As you can see, via my real-life and real-money dividend growth stock portfolio, I’m a shareholder in the company.
There are risks, however, that one should carefully consider.
The Affordable Care Act continues to provide a challenging environment in the US.
In addition, there could be lasting health effects due to the Fukushima disaster in Japan, and that could cause a spike in claims many years from now. This may disproportionately affect Aflac due to a combination of heavy exposure to Japan and unique insurance products (including cancer plans).
Furthermore, the low-rate environment means Aflac’s investment portfolio returns are subdued right now.
Looking at the valuation, shares trade hands for a P/E ratio of 13.2.
That’s about half of what the broader market trades at, but it’s also significantly higher than the stock’s own five-year average P/E ratio.
While one could argue the stock was simply undervalued at least some of the time over the last five years, the valuation may have overshot in the other direction (leading to overvaluation).
I valued shares using a dividend discount model analysis, with a 10% discount rate and a 7% long-term dividend growth rate.
That DGR is below Aflac’s long-term dividend and EPS growth, but dividend increases have been much smaller over the last five years.
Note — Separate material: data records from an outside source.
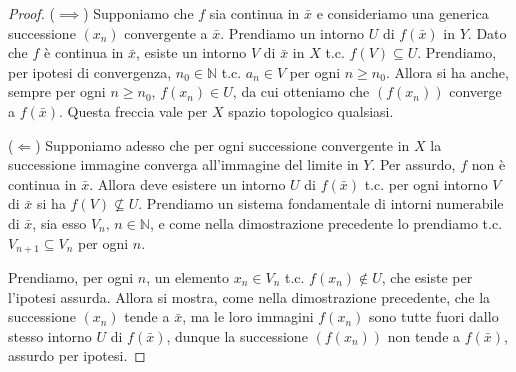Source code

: \begin{proof}
	($\implies$) Supponiamo che $f$ sia continua in $\bar{x}$ e consideriamo una
	generica successione $(x_n)$ convergente a $\bar{x}$. Prendiamo un intorno
	$U$ di $f(\bar{x})$ in $Y$. Dato che $f$ è continua in $\bar{x}$, esiste un
	intorno $V$ di $\bar{x}$ in $X$ t.c. $f(V) \subseteq U$. Prendiamo, per
	ipotesi di convergenza, $n_0 \in \mathbb{N}$ t.c. $a_n \in V$ per ogni $n
	\ge n_0$. Allora si ha anche, sempre per ogni $n \ge n_0$, $f(x_n) \in U$,
	da cui otteniamo che $(f(x_n))$ converge a $f(\bar{x})$. Questa freccia vale
	per $X$ spazio topologico qualsiasi.

	($\Leftarrow$) Supponiamo adesso che per ogni successione convergente in $X$
	la successione immagine converga all'immagine del limite in $Y$. Per
	assurdo, $f$ non è continua in $\bar{x}$. Allora deve esistere un intorno
	$U$ di $f(\bar{x})$ t.c. per ogni intorno $V$ di $\bar{x}$ si ha $f(V) \not
	\subseteq U$. Prendiamo un sistema fondamentale di intorni numerabile di
	$\bar{x}$, sia esso $V_n, \, n \in \mathbb{N}$, e come nella dimostrazione
	precedente lo prendiamo t.c. $V_{n+1} \subseteq V_n$ per ogni $n$.

	Prendiamo, per ogni $n$, un elemento $x_n \in V_n$ t.c. $f(x_n) \not\in U$,
	che esiste per l'ipotesi assurda. Allora si mostra, come nella dimostrazione
	precedente, che la successione $(x_n)$ tende a $\bar{x}$, ma le loro
	immagini $f(x_n)$ sono tutte fuori dallo stesso intorno $U$ di $f(\bar{x})$,
	dunque la successione $(f(x_n))$ non tende a $f(\bar{x})$, assurdo per
	ipotesi.
\end{proof}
In addition, the forecast for near-term EPS growth is tepid. Rising interest rates may very well reverse this trend, which is why I’m modeling in growth that blends both the long-term and near-term numbers.
The DDM analysis gives me a fair value of $64.20.
Bottom line: Aflac Incorporated (AFL) has been selling supplemental insurance for over 60 years now, and the company insures more than 50 million people. This substantial client base has allowed them to leverage a float into an investment portfolio worth over $100 billion. Their 35-year streak of increasing dividends is highly unlikely to come to an end anytime soon, seeing as how the payout ratio is very low and the company is growing at a steady, if unimpressive, rate. The stock appears overvalued here, though, which means it may be prudent to wait for a material pullback before considering buying this stock.